Ну как же это не жутко, когда мы не умеем ответить себе даже на такой вопрос? Правда, слов наговорить по этому поводу мы можем сколько угодно, и слов возвышенных и красивых, можем наделать массу благородных жестов на удивление галерки, но по существу-то что тут сказать?!»
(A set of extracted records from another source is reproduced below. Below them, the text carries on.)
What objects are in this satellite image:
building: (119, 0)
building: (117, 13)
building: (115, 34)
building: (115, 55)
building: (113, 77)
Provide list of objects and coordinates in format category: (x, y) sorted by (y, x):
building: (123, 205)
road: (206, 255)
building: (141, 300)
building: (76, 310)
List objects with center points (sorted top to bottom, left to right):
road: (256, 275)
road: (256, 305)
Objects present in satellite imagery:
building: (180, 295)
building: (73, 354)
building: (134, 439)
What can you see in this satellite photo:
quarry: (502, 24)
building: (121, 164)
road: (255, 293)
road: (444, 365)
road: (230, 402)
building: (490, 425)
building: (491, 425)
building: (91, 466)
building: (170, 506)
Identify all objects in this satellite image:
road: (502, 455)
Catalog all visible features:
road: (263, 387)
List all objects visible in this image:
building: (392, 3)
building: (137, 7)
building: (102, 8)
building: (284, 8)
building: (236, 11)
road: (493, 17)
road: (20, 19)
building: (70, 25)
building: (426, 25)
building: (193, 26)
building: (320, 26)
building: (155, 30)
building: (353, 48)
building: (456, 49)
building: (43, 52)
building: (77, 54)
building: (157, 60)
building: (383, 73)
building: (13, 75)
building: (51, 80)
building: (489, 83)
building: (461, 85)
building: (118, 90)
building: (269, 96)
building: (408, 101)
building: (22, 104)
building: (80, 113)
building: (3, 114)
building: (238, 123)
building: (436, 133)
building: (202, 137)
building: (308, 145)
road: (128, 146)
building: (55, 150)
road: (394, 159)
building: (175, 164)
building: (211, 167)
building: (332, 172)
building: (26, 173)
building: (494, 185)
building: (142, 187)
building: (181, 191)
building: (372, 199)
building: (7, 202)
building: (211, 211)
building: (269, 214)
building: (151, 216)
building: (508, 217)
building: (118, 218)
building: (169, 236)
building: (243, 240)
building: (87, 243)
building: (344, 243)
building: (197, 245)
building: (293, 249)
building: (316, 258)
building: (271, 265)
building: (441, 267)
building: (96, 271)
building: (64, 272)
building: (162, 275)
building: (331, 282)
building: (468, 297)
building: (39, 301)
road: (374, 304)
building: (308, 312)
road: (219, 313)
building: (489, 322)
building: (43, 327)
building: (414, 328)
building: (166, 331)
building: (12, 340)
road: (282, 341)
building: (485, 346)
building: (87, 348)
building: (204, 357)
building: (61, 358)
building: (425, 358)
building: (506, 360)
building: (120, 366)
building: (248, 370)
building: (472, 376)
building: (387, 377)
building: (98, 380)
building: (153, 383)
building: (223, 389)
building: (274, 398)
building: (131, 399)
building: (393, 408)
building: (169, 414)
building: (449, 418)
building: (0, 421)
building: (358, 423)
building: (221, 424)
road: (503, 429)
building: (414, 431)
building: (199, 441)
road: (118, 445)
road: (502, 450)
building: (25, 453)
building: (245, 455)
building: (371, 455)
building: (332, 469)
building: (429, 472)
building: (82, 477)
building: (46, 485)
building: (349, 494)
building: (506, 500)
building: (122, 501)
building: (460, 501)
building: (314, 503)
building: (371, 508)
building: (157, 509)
В темном небе мерцали и роились прекрасные звезды, и сонно перекликались иногда в насторожившейся ночной тишине древние островерхие колоколенки, устало отмечавшие колоколами течение тихих часов ночи, где-то далеко звонко стучал в свою колотушку сторож и упорно лаяла собака. В углу на своем матрасике мирно и сладко спал Мурат. Вокруг синего абажура кружились, бились о горячее стекло и умирали ночные бабочки, а из-за стекол шкапа смотрели книги, большею частью исторические: и Диодор Сицилийский, и «Записки» барона де Баца, и Светоний, и «Дневник» Марии Башкирцевой, и Риг-Веды{39}, и русские историки…

VI

ВАЖНЫЙ ГОСТЬ

В то время как Евгений Иванович со своими приятелями ходили взад и вперед по пустынному темному бульвару над чуть мерцавшей внизу старой Окшей, в большом белом, с полосатыми будками у подъезда и ярко освещенном доме губернатора происходила в интимном кругу не совсем обычная вечеринка. Проездом чрез Окшинск из своего богатого волжского имения в Петербург к губернатору заехал на несколько часов граф Михаил Михайлович Саломатин, богатый помещик и камергер, на сестре которого был женат губернатор. Уже садясь в Нижнем на курьерский поезд, граф встретил на перроне Григория Ефимовича Распутина, сибирского мужика, который каким-то чудом проник во дворец и еще большим чудом приобрел там сразу удивительное влияние и силу. И графу, человеку любопытному, захотелось узнать поближе этого сибиряка, которого он встречал до сих пор в сферах только мимоходом. Они сели в один вагон, причем граф обеспечил себе, однако, на ночь отдельное купе: он был брезглив, а этот — черт его дери… — еще развесит на ночь свои вонючие портянки в купе. Да и вообще… И чтобы e'pater[3] свою сестру-губернаторшу этой знаменитостью, он уговорил старца навестить вместе с ним своих родственников, на что Григорий без особого труда и согласился.

2

Жизнь коротка: // Немного — надежды. // Немного — мечты // И затем — прощай! (фр.).

3

Эпатировать, ошеломлять, приводить в изумление (фp.).